Apaga a televisão e tenta adormecer. Não consegue. Tenta outra vez. Dá voltas e mais voltas. Olha o relógio. São cinco horas da madrugada. Liga a televisão outra vez. Continua a mudar de canal, à procura de uma imagem, de um som que a repouse. Dói-lhe o corpo, já não tem posição, agarra-se à almofada, estica as pernas. Tomou dois comprimidos para dormir. Está num canal que fala uma língua que lhe é desconhecida. Fica presa a uma imagem a preto e branco. Nela, uma mulher com um rosto roto pelas rugas corre à frente de quem a persegue. Uma música aguda segue-a também. A mulher cai e é apanhada.

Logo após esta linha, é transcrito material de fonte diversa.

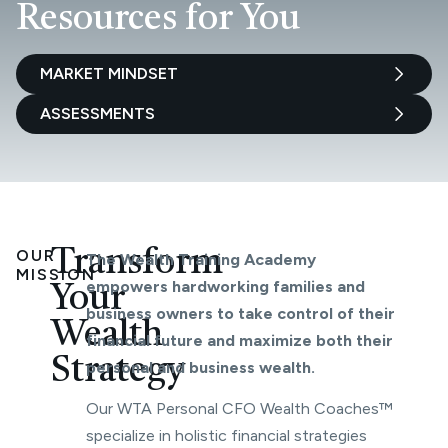
Resources for You
MARKET MINDSET
ASSESSMENTS
OUR
Transform
The Wealth Training Academy
MISSION
empowers hardworking families and
Your
business owners to take control of their
Wealth
financial future and maximize both their
Strategy
personal and business wealth.
Our WTA Personal CFO Wealth Coaches™
specialize in holistic financial strategies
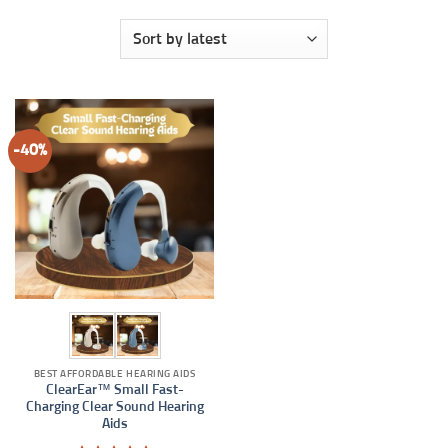
-40%
BEST AFFORDABLE HEARING AIDS
ClearEar™ Small Fast-
Charging Clear Sound Hearing
Aids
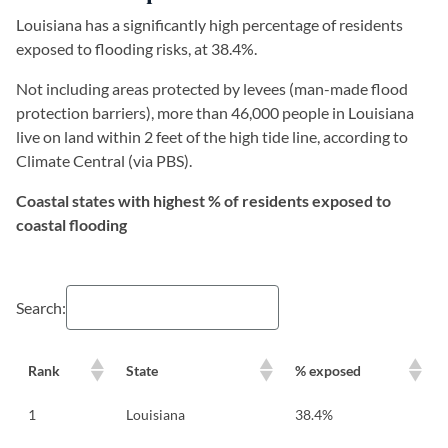
Louisiana has a significantly high percentage of residents
exposed to flooding risks, at 38.4%.
Not including areas protected by levees (man-made flood
protection barriers), more than 46,000 people in Louisiana
live on land within 2 feet of the high tide line, according to
Climate Central (via PBS).
Coastal states with highest % of residents exposed to
coastal flooding
Search:
Rank
State
% exposed
1
Louisiana
38.4%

O plano muda e aparece um homem a falar com um gesto repetitivo. Ela não percebe o que ouve, mas percebe o que vê. Continua a olhar. De repente, fica com sono. Subjuga-se a ele. Está quase a adormecer, faz um esforço para aproveitar uma oportunidade que não se repetirá. Passam minutos e o sono passa também. Começa outra vez a dar voltas. Agarra um livro que tem à mão e tenta ler. Não consegue concentrar-se. As frases não chegam ao fim. É como se o livro fosse escrito na estranha língua do filme a preto e branco.

Fecha o livro, atira-o para o chão, com raiva. Apaga a luz, tenta dormir de novo, dá voltas e mais voltas. Não consegue. Levanta-se. Vai para o sofá, liga a televisão da sala. Passado um bocado, adormece. Sonha com a sua insónia. Dorme duas horas e acorda. Está torcida, amarrotada, desfeita. Tem o pescoço a doer-lhe. Olha a janela e vê que o dia começa a clarear. Fica perdida, suspensa. A televisão continua ligada e as suas vozes enervam-na. Tira-lhe o som. O tempo arrefeceu, mas ela não tem frio. Fica imóvel, a olhar o vidro embaciado da janela. Passa a mão pelo cabelo, pelo rosto, pelo corpo, a desejar a carícia que ninguém lhe faz. Permanece assim, nauseada, esgotada, anulada. De repente, o alarme do telemóvel toca. Assusta-se. Salta. Tem de se arranjar. Fica ainda um bocado sentada. Está quase a adormecer. Deixa-se dormir uns minutos. Acorda, estremunhada, com medo de já estar atrasada. Corre para a casa de banho. Toma duche num instante. Sai do banho, mas é como se a água a tivesse sujado.